Stiles, a Pennsylvania native, received a degree in architecture from Pennsylvania State University in 1996 and moved to Phoenix, Ariz., where she discovered jewelry-making. “I took my first class in silversmithing in 1998 and started making jewelry at home,” she says.
  After moving to San Francisco to escape the Arizona heat, she continued to work on her jewelry designs. “I’d spend hours in the garage working on them,” she says. “Eventually I discovered that I liked making jewelry more than I liked doing architecture.”
In 2003 Stiles moved to Portland, and, instead of working as an architect, she makes jewelry out of a basement studio in her home. Using silver and scrap metals such as aluminum, she creates frames into which she pours opaque colored resins. “When I pour the resins, I overfill the forms,” she says. “When it’s set, I sand it down so that the design comes through and you can see the metal details inside the resin.”

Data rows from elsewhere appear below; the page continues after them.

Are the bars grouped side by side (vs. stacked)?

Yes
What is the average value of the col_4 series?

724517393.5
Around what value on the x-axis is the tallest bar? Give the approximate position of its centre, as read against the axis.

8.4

  In addition to bracelets and rings, Stiles also makes earrings, cufflinks and necklaces under the label Stubborn. The orange resin-and-silver ring (left) is $200 and the aluminum, silver and resin link bracelet (below) is $250. Stiles’ jewelry ranges from $35 to $300 and can be found at Redux (811 E. Burnside St., 503-231-7336) in Portland and at Foxgloves Gallery (35890 Seventh St., 503-368-3909) in Nehalem, Ore.